Sunday, June 29, 2014

Comment on *Atlas Shrugged*

This isn't a thorough review. Rather, it's a reply to a post about the book on the Kinky Intellectuals' Book Club group at Fetlife.com.

I had mixed feelings when I read the book. On one hand, its valorization of individuality has understandable appeal for anyone who's been conditioned to accept a coercive and inauthentic "altruism" that says thinking and caring for yourself are "selfish." (I call this inauthentic because it results in behavior motivated by guilt or fear of criticism, rather than an actual desire to help others.) The problem is that it falsely implies that that's the only kind of altruism there is, and uses this false dichotomy to justify an equally unbalanced sort of egoism. It thereby misses the point that humans, by our social nature, can only realize our individuality through sociality, just as surely as we can only really contribute socially by being individuals. It then conflates general values like rationality and independent thinking with the historically contingent social system of capitalism.

There is irony in the fact that, on account of insistence on such faulty logic, and notwithstanding all the lip service Rand gave to independent thinking, she actually brooked none in her own personal circle, which has often been likened to a cult. And this problem didn't end with Rand's death. In fact, some groups that pay homage to her seem to engage in worse forms of psychological manipulation than any she practiced herself -- in particular, the practice of "de-FOOing," or cutting off one's family of origin, as promoted at the website you linked to.

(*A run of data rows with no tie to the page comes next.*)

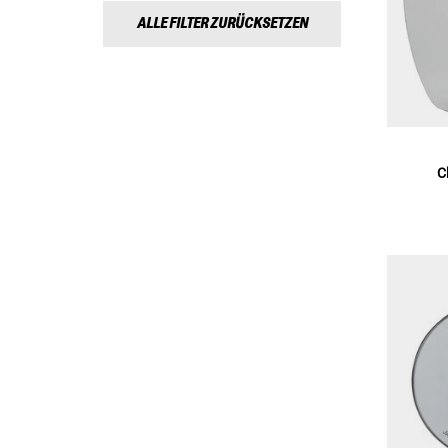
ALLE FILTER ZURÜCKSETZEN
C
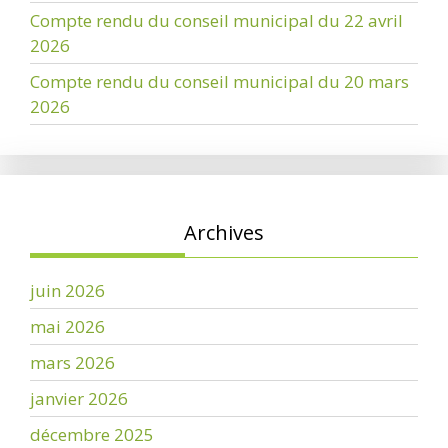
Compte rendu du conseil municipal du 22 avril
2026
Compte rendu du conseil municipal du 20 mars
2026
Archives
juin 2026
mai 2026
mars 2026
janvier 2026
décembre 2025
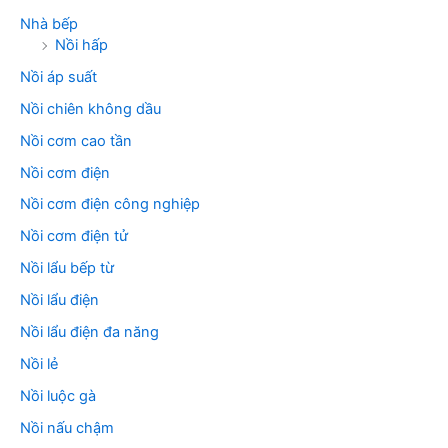
Nhà bếp
Nồi hấp
Nồi áp suất
Nồi chiên không dầu
Nồi cơm cao tần
Nồi cơm điện
Nồi cơm điện công nghiệp
Nồi cơm điện tử
Nồi lẩu bếp từ
Nồi lẩu điện
Nồi lẩu điện đa năng
Nồi lẻ
Nồi luộc gà
Nồi nấu chậm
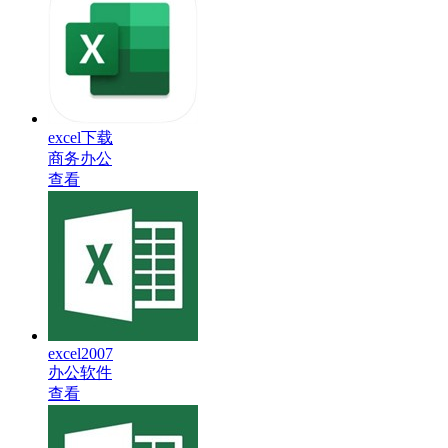
excel下载
商务办公
查看
excel2007
办公软件
查看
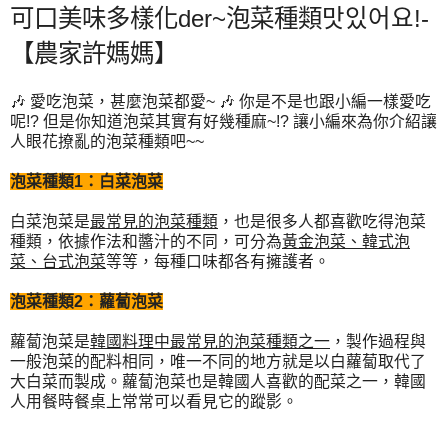
可口美味多樣化der~泡菜種類맛있어요!-
【農家許媽媽】
🎶 愛吃泡菜，甚麼泡菜都愛~ 🎶 你是不是也跟小編一樣愛吃
呢!? 但是你知道泡菜其實有好幾種麻~!? 讓小編來為你介紹讓
人眼花撩亂的泡菜種類吧~~
泡菜種類1：白菜泡菜
白菜泡菜是
最常見的泡菜種類
，也是很多人都喜歡吃得泡菜
種類，依據作法和醬汁的不同，可分為
黃金泡菜、韓式泡
菜、台式泡菜
等等，每種口味都各有擁護者。
泡菜種類2：蘿蔔泡菜
蘿蔔泡菜是
韓國料理中最常見的泡菜種類之一
，製作過程與
一般泡菜的配料相同，唯一不同的地方就是以白蘿蔔取代了
大白菜而製成。蘿蔔泡菜也是韓國人喜歡的配菜之一，韓國
人用餐時餐桌上常常可以看見它的蹤影。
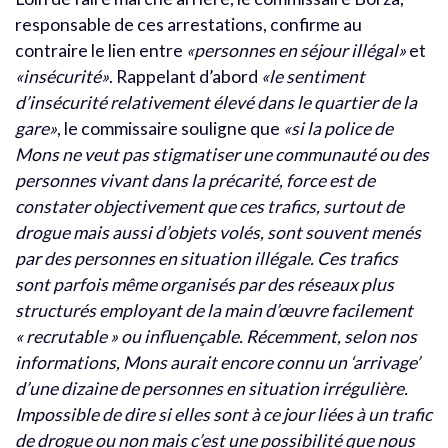
responsable de ces arrestations, confirme au
contraire le lien entre
«personnes en séjour illégal»
et
«insécurité»
. Rappelant d’abord
«le sentiment
d’insécurité relativement élevé dans le quartier de la
gare»
, le commissaire souligne que
«si la police de
Mons ne veut pas stigmatiser une communauté ou des
personnes vivant dans la précarité, force est de
constater objectivement que ces trafics, surtout de
drogue mais aussi d’objets volés, sont souvent menés
par des personnes en situation illégale. Ces trafics
sont parfois même organisés par des réseaux plus
structurés employant de la main d’œuvre facilement
« recrutable » ou influençable. Récemment, selon nos
informations, Mons aurait encore connu un ‘arrivage’
d’une dizaine de personnes en situation irrégulière.
Impossible de dire si elles sont à ce jour liées à un trafic
de drogue ou non mais c’est une possibilité que nous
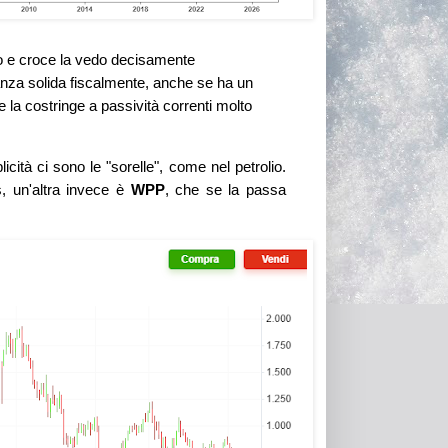
o e croce la vedo decisamente
tanza solida fiscalmente, anche se ha un
la costringe a passività correnti molto
ità ci sono le "sorelle", come nel petrolio.
, un'altra invece è
WPP
, che se la passa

Because this is encouraged in followers who are mostly college or even high school-age, and don't yet have extensive social networks, it's a very effective way of bringing them under Stefan Molyneux's control.

As a survivor of a different cultic group, I have met (through the International Cultic Studies Association, www.icsahome.com) people who were cut off by their children for years at Molyneux's instigation. Fortunately, some have broken free of his influence and reunited with their parents.

If you want to explore anarchocapitalist ideas, check out www.fdrliberated.com, where many ex-FDR and other libertarian people congregate online. These ideas aren't exactly my cup of tea -- I'm more of a libertarian socialist myself, a la Rosa Luxemburg or Noam Chomsky. But debating ideology with you is less urgent to me than ensuring you can explore the ideas that interest you in a way that won't endanger you psychologically through processes of undue influence. Not to mention that the more democratic atmosphere at the non-FDR site will let you explore all of these ideas, and not just those that are amenable to Molyneux.

As a side note, I thought parts of *Atlas Shrugged* were, in literary terms, atrociously repetitive. I felt that if I had a nickel for every time I read "the face without pain or fear or guilt," I'd be wealthy.